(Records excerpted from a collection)
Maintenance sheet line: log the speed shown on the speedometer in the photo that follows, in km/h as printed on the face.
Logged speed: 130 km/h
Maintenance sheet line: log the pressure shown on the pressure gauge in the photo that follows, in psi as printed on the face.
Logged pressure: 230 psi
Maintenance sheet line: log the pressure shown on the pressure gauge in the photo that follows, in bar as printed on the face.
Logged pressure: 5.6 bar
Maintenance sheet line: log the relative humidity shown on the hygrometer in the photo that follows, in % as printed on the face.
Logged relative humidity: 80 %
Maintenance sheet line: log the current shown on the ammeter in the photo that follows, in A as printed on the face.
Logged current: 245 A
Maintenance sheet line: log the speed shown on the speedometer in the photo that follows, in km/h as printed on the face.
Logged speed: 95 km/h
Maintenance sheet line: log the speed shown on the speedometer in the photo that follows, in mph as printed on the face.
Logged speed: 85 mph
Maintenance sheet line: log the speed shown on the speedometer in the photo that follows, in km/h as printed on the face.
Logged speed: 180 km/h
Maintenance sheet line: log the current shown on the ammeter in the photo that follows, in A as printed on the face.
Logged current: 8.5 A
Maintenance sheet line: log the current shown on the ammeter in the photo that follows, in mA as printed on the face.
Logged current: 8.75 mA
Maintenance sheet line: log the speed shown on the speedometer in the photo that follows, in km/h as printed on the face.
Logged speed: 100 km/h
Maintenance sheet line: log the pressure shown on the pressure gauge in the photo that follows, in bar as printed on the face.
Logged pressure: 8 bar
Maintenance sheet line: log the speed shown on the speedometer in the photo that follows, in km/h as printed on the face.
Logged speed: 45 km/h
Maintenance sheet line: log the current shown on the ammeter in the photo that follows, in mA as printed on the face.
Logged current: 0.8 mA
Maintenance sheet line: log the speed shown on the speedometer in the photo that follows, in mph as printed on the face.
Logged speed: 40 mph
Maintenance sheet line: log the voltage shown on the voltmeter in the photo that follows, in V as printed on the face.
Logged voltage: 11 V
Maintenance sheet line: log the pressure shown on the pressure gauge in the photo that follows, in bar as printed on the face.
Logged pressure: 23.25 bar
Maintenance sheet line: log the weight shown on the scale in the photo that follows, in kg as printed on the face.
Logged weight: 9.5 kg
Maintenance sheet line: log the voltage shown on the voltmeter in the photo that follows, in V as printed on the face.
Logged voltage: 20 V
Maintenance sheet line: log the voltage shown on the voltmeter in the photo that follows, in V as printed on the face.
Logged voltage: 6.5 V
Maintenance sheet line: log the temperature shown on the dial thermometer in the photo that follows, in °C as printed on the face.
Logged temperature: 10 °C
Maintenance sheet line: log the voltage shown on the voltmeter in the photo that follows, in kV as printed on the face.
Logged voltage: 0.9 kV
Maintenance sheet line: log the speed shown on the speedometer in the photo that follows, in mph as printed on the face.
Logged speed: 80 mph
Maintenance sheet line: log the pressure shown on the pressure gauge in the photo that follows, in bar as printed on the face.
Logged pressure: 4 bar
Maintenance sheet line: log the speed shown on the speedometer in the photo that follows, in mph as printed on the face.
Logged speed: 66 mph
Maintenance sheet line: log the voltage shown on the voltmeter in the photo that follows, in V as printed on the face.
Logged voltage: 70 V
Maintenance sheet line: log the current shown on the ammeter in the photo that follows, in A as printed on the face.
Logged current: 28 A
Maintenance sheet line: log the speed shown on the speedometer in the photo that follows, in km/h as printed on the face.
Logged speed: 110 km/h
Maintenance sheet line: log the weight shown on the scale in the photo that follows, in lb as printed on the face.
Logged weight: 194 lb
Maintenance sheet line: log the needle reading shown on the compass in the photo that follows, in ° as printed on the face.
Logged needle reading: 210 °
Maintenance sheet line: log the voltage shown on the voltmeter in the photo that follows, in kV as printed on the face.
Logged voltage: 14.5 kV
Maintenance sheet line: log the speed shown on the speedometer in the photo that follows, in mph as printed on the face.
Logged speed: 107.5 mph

AIM OF THE TASK: Output the records above as a JSON list of strings, with one string per line and no blank lines.

ANSWER SPACE:
[
  "Maintenance sheet line: log the speed shown on the speedometer in the photo that follows, in km/h as printed on the face.",
  "Logged speed: 130 km/h",
  "Maintenance sheet line: log the pressure shown on the pressure gauge in the photo that follows, in psi as printed on the face.",
  "Logged pressure: 230 psi",
  "Maintenance sheet line: log the pressure shown on the pressure gauge in the photo that follows, in bar as printed on the face.",
  "Logged pressure: 5.6 bar",
  "Maintenance sheet line: log the relative humidity shown on the hygrometer in the photo that follows, in % as printed on the face.",
  "Logged relative humidity: 80 %",
  "Maintenance sheet line: log the current shown on the ammeter in the photo that follows, in A as printed on the face.",
  "Logged current: 245 A",
  "Maintenance sheet line: log the speed shown on the speedometer in the photo that follows, in km/h as printed on the face.",
  "Logged speed: 95 km/h",
  "Maintenance sheet line: log the speed shown on the speedometer in the photo that follows, in mph as printed on the face.",
  "Logged speed: 85 mph",
  "Maintenance sheet line: log the speed shown on the speedometer in the photo that follows, in km/h as printed on the face.",
  "Logged speed: 180 km/h",
  "Maintenance sheet line: log the current shown on the ammeter in the photo that follows, in A as printed on the face.",
  "Logged current: 8.5 A",
  "Maintenance sheet line: log the current shown on the ammeter in the photo that follows, in mA as printed on the face.",
  "Logged current: 8.75 mA",
  "Maintenance sheet line: log the speed shown on the speedometer in the photo that follows, in km/h as printed on the face.",
  "Logged speed: 100 km/h",
  "Maintenance sheet line: log the pressure shown on the pressure gauge in the photo that follows, in bar as printed on the face.",
  "Logged pressure: 8 bar",
  "Maintenance sheet line: log the speed shown on the speedometer in the photo that follows, in km/h as printed on the face.",
  "Logged speed: 45 km/h",
  "Maintenance sheet line: log the current shown on the ammeter in the photo that follows, in mA as printed on the face.",
  "Logged current: 0.8 mA",
  "Maintenance sheet line: log the speed shown on the speedometer in the photo that follows, in mph as printed on the face.",
  "Logged speed: 40 mph",
  "Maintenance sheet line: log the voltage shown on the voltmeter in the photo that follows, in V as printed on the face.",
  "Logged voltage: 11 V",
  "Maintenance sheet line: log the pressure shown on the pressure gauge in the photo that follows, in bar as printed on the face.",
  "Logged pressure: 23.25 bar",
  "Maintenance sheet line: log the weight shown on the scale in the photo that follows, in kg as printed on the face.",
  "Logged weight: 9.5 kg",
  "Maintenance sheet line: log the voltage shown on the voltmeter in the photo that follows, in V as printed on the face.",
  "Logged voltage: 20 V",
  "Maintenance sheet line: log the voltage shown on the voltmeter in the photo that follows, in V as printed on the face.",
  "Logged voltage: 6.5 V",
  "Maintenance sheet line: log the temperature shown on the dial thermometer in the photo that follows, in °C as printed on the face.",
  "Logged temperature: 10 °C",
  "Maintenance sheet line: log the voltage shown on the voltmeter in the photo that follows, in kV as printed on the face.",
  "Logged voltage: 0.9 kV",
  "Maintenance sheet line: log the speed shown on the speedometer in the photo that follows, in mph as printed on the face.",
  "Logged speed: 80 mph",
  "Maintenance sheet line: log the pressure shown on the pressure gauge in the photo that follows, in bar as printed on the face.",
  "Logged pressure: 4 bar",
  "Maintenance sheet line: log the speed shown on the speedometer in the photo that follows, in mph as printed on the face.",
  "Logged speed: 66 mph",
  "Maintenance sheet line: log the voltage shown on the voltmeter in the photo that follows, in V as printed on the face.",
  "Logged voltage: 70 V",
  "Maintenance sheet line: log the current shown on the ammeter in the photo that follows, in A as printed on the face.",
  "Logged current: 28 A",
  "Maintenance sheet line: log the speed shown on the speedometer in the photo that follows, in km/h as printed on the face.",
  "Logged speed: 110 km/h",
  "Maintenance sheet line: log the weight shown on the scale in the photo that follows, in lb as printed on the face.",
  "Logged weight: 194 lb",
  "Maintenance sheet line: log the needle reading shown on the compass in the photo that follows, in ° as printed on the face.",
  "Logged needle reading: 210 °",
  "Maintenance sheet line: log the voltage shown on the voltmeter in the photo that follows, in kV as printed on the face.",
  "Logged voltage: 14.5 kV",
  "Maintenance sheet line: log the speed shown on the speedometer in the photo that follows, in mph as printed on the face.",
  "Logged speed: 107.5 mph"
]